# PROBLEM STATEMENT
Extract every line of the records that contains the string "data".

——————————

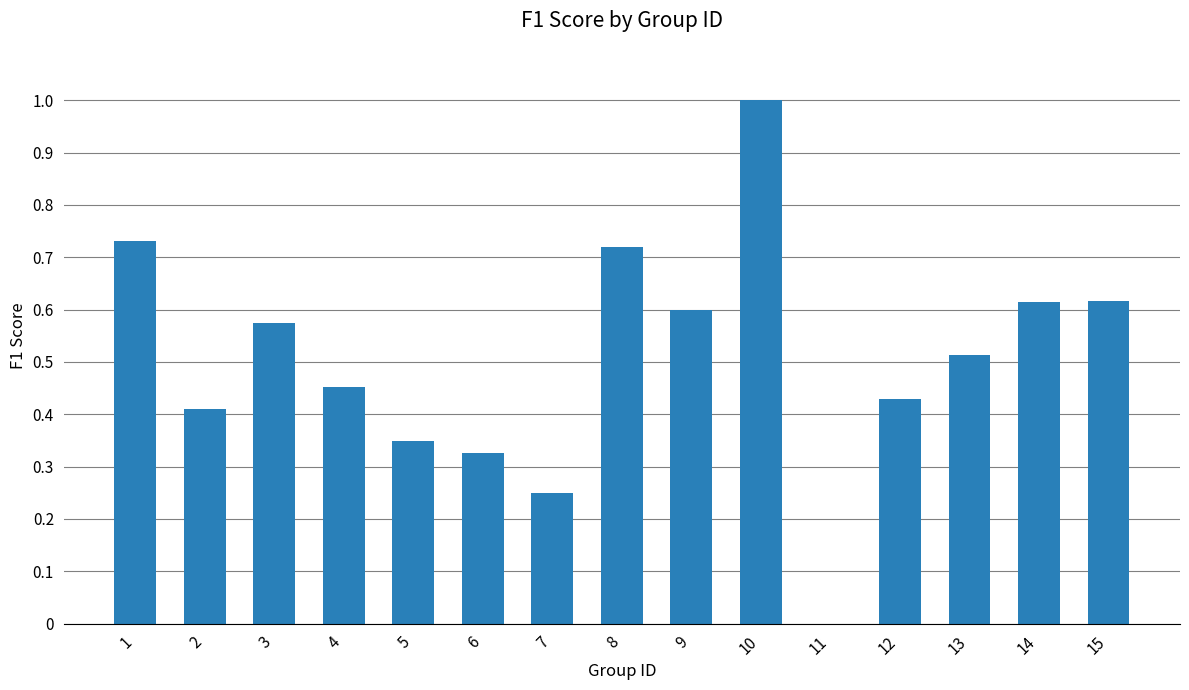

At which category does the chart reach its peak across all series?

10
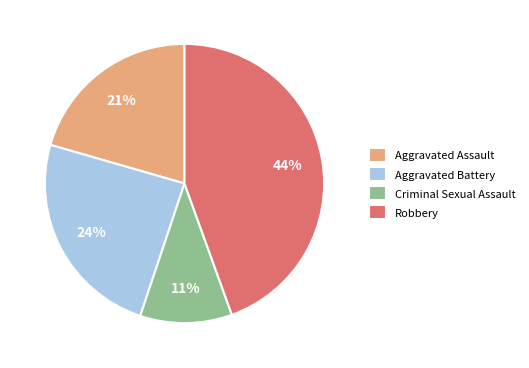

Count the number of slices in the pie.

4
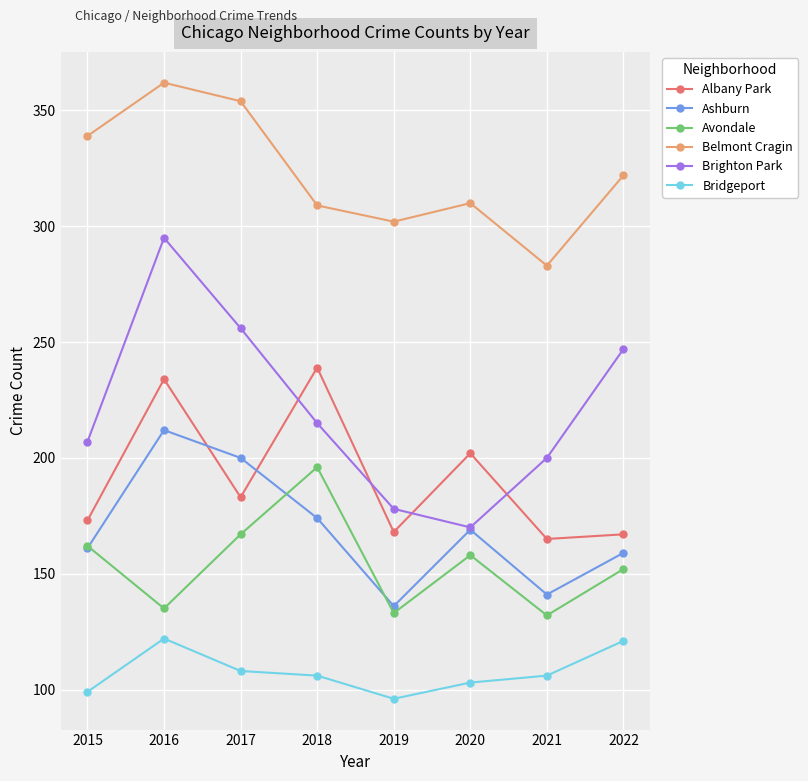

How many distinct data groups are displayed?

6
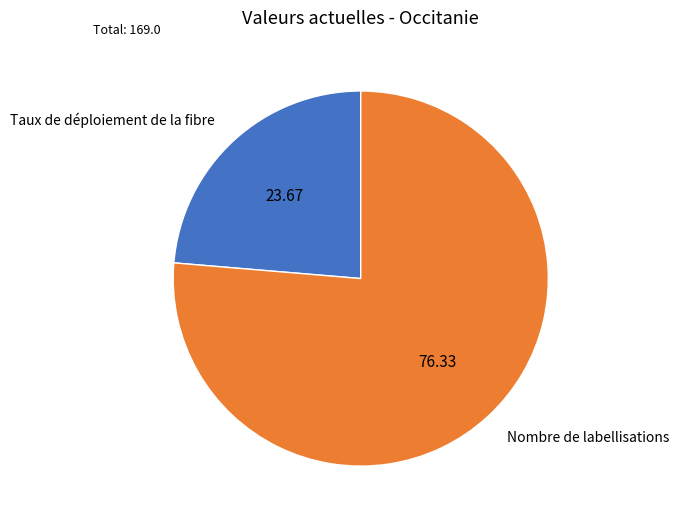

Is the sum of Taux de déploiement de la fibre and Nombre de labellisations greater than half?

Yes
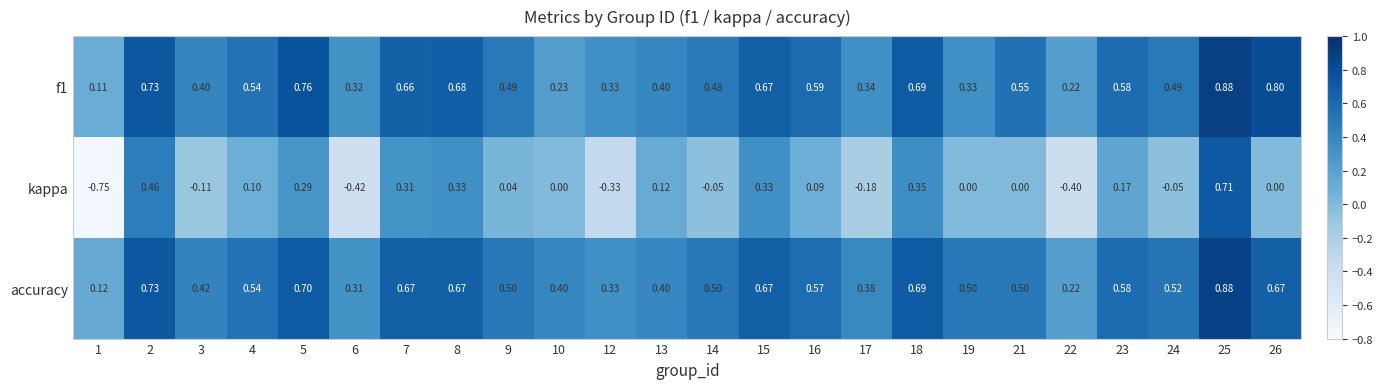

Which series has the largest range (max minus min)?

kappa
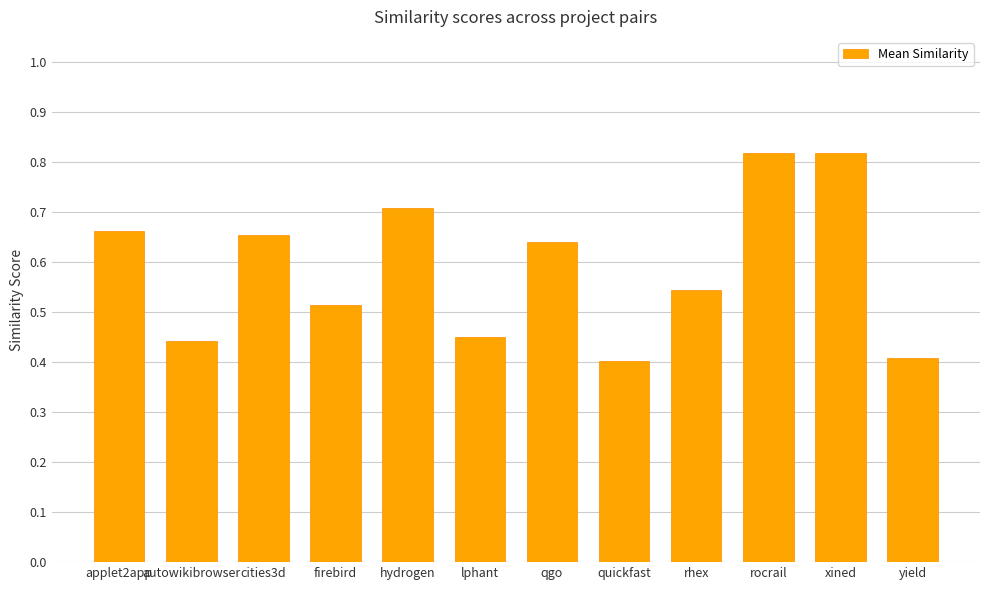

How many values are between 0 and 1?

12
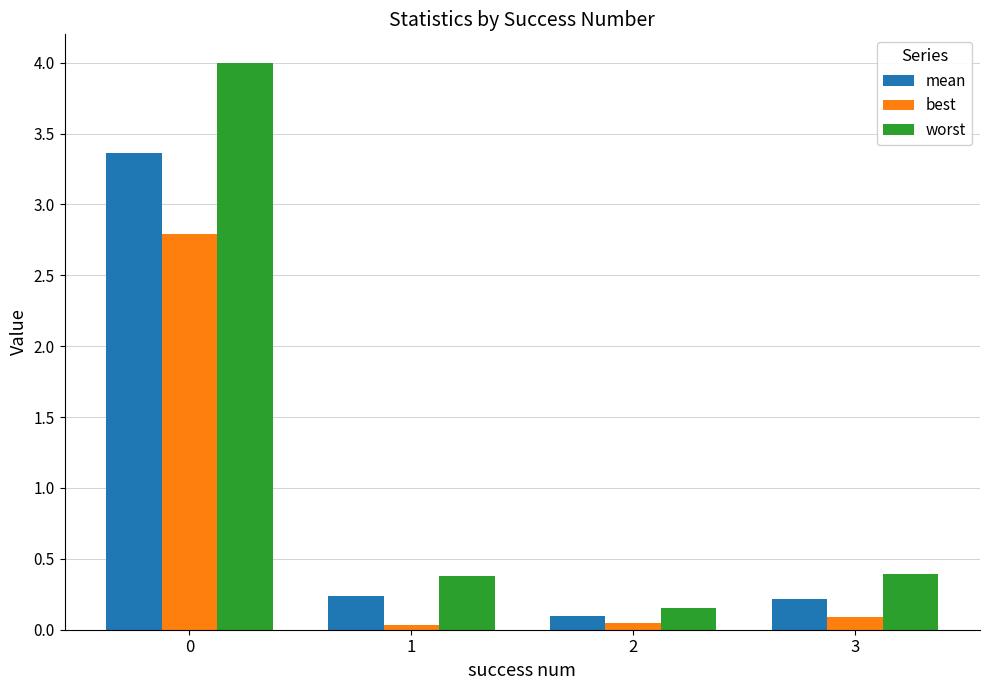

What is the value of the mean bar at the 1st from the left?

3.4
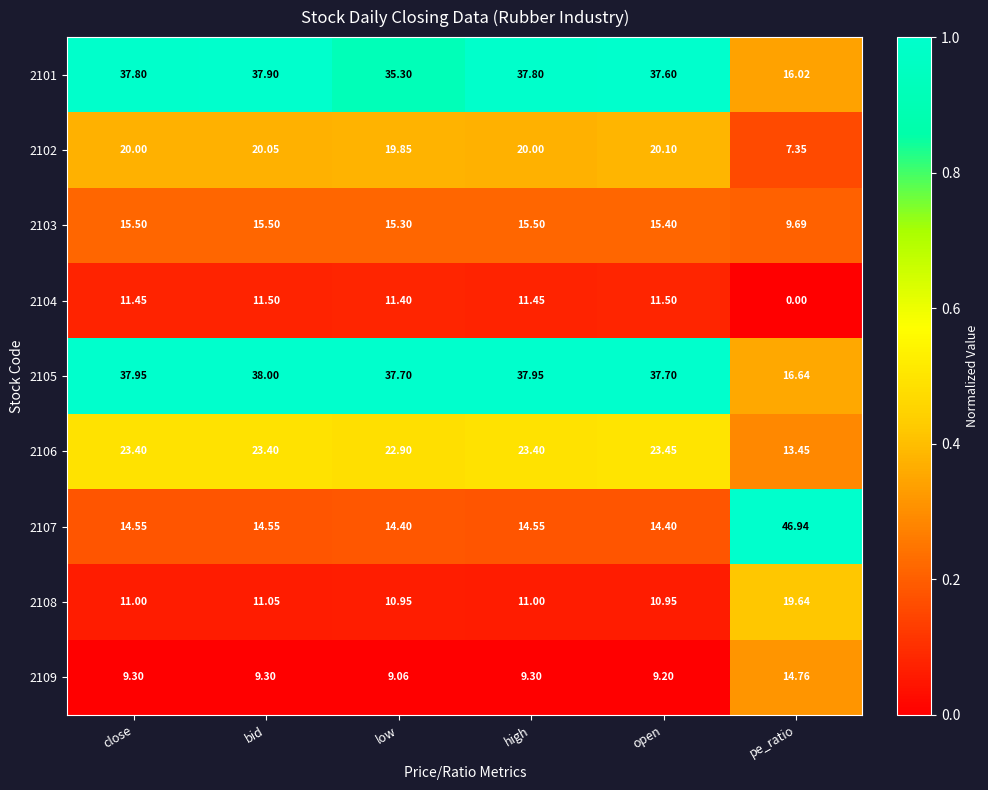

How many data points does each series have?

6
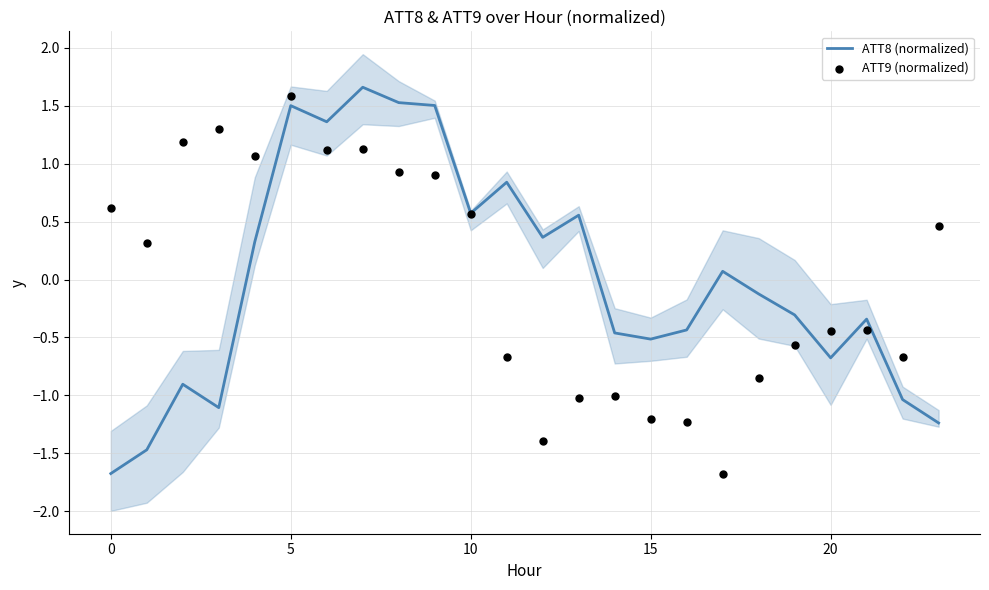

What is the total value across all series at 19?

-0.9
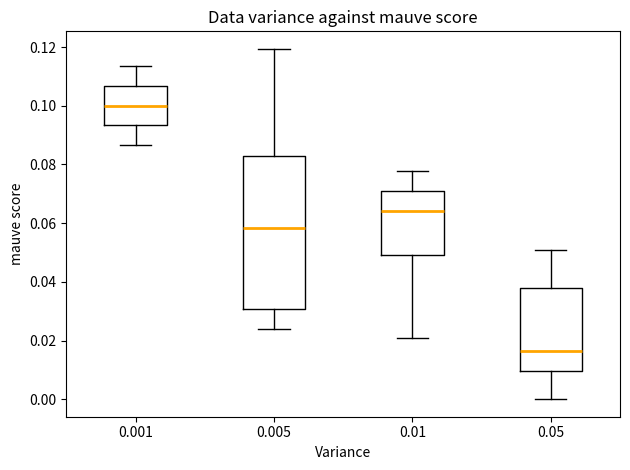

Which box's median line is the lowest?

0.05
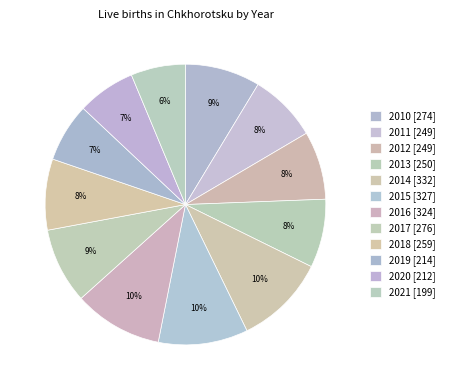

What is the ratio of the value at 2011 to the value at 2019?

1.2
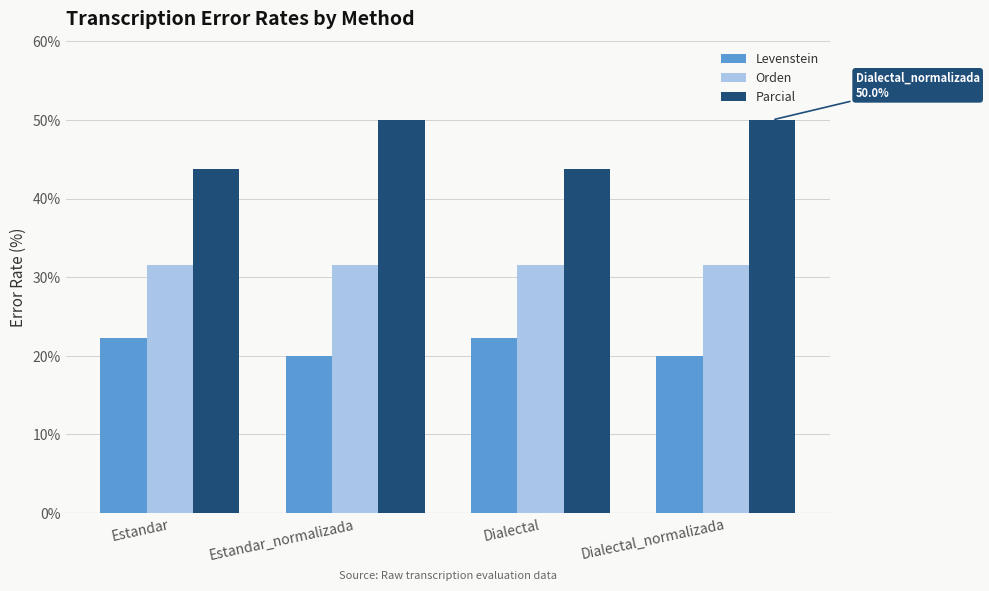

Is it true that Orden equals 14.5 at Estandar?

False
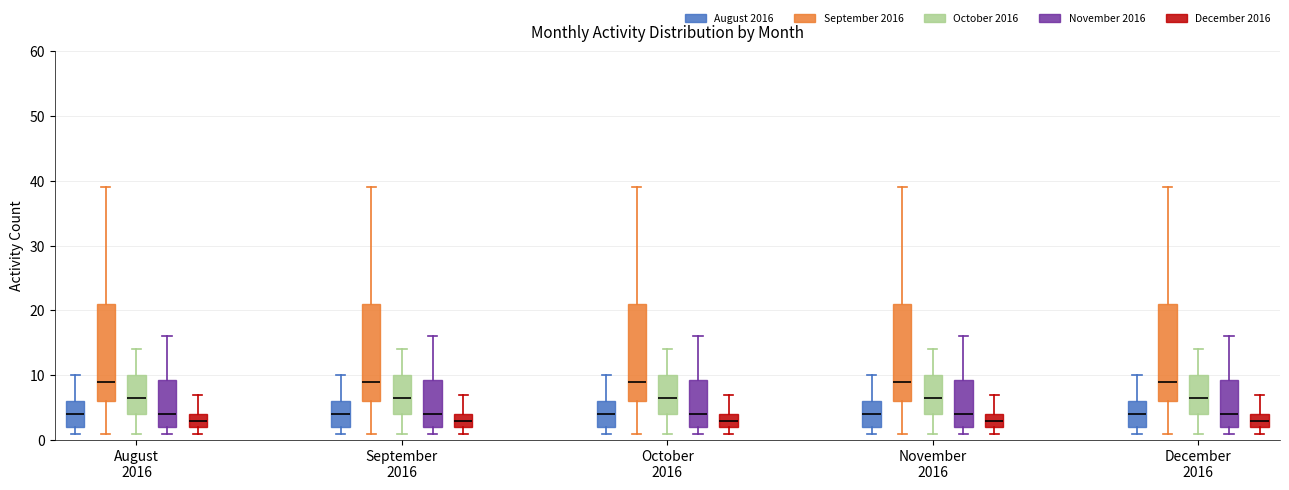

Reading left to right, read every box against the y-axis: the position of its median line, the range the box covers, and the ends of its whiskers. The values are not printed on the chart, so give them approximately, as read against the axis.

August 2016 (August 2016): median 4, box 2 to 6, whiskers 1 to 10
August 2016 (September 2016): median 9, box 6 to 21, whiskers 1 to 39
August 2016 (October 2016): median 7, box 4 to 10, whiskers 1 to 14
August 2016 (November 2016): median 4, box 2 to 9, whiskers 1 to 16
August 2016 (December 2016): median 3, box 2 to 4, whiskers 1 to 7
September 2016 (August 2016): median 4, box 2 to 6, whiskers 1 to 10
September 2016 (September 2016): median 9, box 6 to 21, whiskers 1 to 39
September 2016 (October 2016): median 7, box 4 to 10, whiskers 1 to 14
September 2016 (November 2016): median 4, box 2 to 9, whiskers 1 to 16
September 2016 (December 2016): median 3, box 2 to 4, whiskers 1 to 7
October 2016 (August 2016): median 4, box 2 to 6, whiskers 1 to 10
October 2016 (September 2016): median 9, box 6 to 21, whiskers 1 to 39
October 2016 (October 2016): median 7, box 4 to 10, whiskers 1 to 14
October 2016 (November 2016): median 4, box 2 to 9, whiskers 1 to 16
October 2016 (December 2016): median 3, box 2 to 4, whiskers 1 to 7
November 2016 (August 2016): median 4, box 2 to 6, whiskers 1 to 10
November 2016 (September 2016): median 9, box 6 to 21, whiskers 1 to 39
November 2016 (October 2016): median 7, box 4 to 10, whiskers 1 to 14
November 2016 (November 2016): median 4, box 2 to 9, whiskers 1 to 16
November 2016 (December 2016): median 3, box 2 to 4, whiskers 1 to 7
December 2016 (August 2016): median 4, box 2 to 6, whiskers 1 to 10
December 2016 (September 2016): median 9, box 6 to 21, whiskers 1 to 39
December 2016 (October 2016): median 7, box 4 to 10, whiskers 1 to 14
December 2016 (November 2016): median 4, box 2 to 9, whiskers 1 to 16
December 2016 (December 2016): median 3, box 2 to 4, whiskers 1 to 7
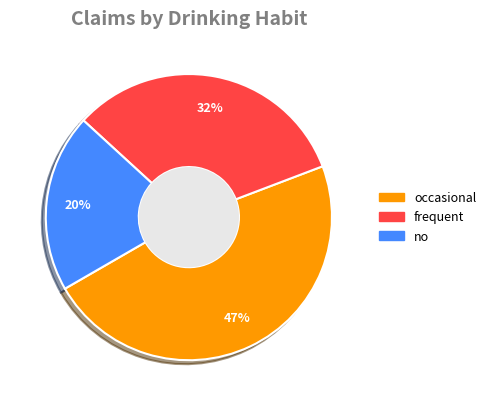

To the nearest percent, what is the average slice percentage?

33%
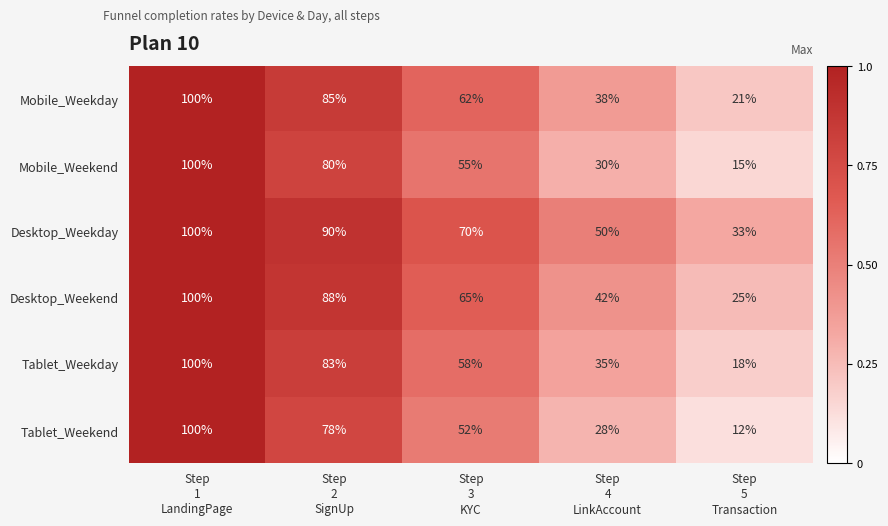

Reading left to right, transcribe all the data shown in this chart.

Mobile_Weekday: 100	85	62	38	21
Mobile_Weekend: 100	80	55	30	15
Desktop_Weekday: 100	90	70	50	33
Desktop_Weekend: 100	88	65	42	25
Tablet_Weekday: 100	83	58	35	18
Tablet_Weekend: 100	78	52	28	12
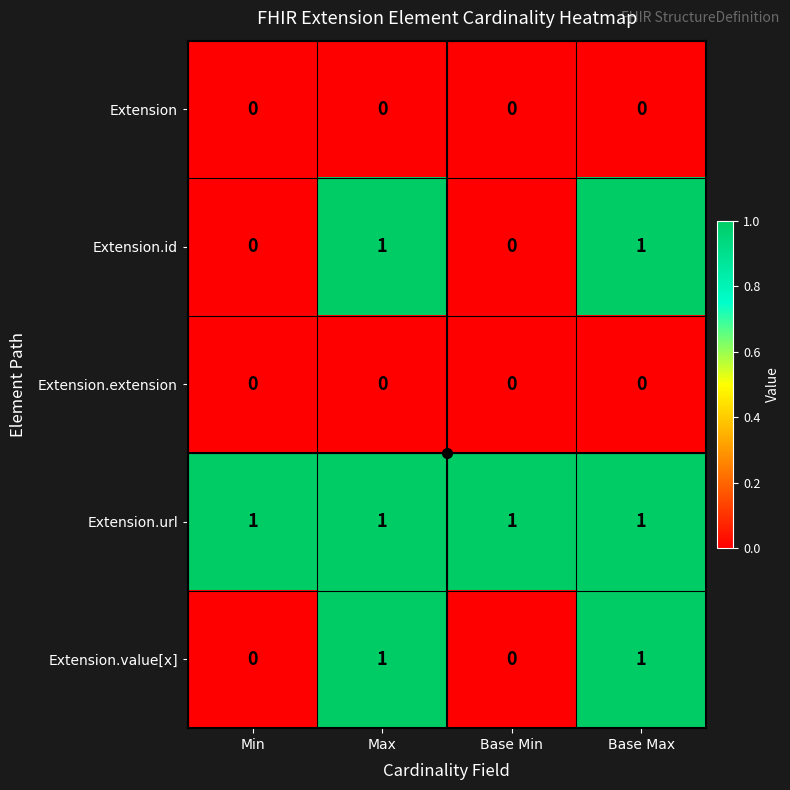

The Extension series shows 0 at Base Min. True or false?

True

——————————

# TASK ANSWER
How many distinct data groups are displayed?
How many data points does each series have?
Reading left to right, transcribe all the data shown in this chart.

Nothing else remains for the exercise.